Readers of Engels’ Preface to the second volume of “Capital” will be familiar with this argument. Engels challenged the critics of Marx to do something neither Ricardo or his followers could accomplish— to explain how the rates of profits in the various industries are equalised on the basis of the law of value.
Engels told the economic writers that the answer would be given in the third volume of “Capital.” It was. And the problem which proved insoluble to Ricardo was solved.
Mr. Cole may claim that the Labour theory of value has been given up by Marx because he agreed that market prices did not agree with the value of articles sold. Mr. Cole has not dealt with Marx’s explanation and, therefore, in spite of all the critics who have come and gone, Marx’s theory of value still remains to be answered.
On the question of value and prices we will quote from one who studied Marx’s economics, and wrote the best popular guide to Marxian Economics which has been published—Karl Kautsky’s “The Economic Doctrines of Karl Marx.”
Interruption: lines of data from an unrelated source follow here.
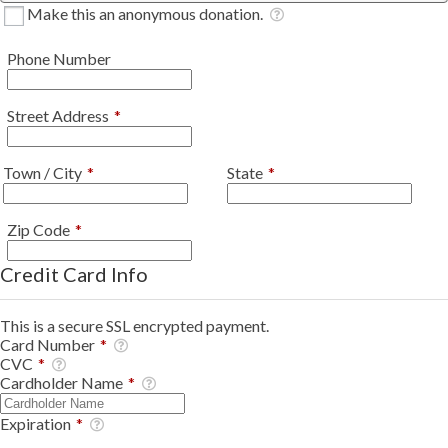
Make this an anonymous donation.
Phone Number
Required
Street Address
*
Required
Required
Town / City
*
State
*
Required
Zip Code
*
Credit Card Info
This is a secure SSL encrypted payment.
Card Number
*
CVC
*
Cardholder Name
*
Expiration
*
“The opponents of the Marxian theory of value are fond of asserting that Marx himself threw overboard his own theory, which he developed in the first volume of “Capital,” in the third volume, in which he demonstrates that, in consequence of the tendency towards an equalisation of profits under developed capitalise commodity production, the prices of most commodities permanently deviate from their values, inasmuch as the prices of one half of these commodities are permanently as much below their values as those of the other half are above them. But Marx would have thrown overboard his theory of value only if he had contended that prices are independent of their values. Far from doing this, the third volume of “Capital” proves rather that production prices, about which market prices oscillate, remain in complete dependence upon the law of value, without which they cannot be explained. It is precisely the factor of the average profit, which causes the deviations of production prices from values, that can only be explained by the laws of surplus-value, which in their turn arise from those of value.”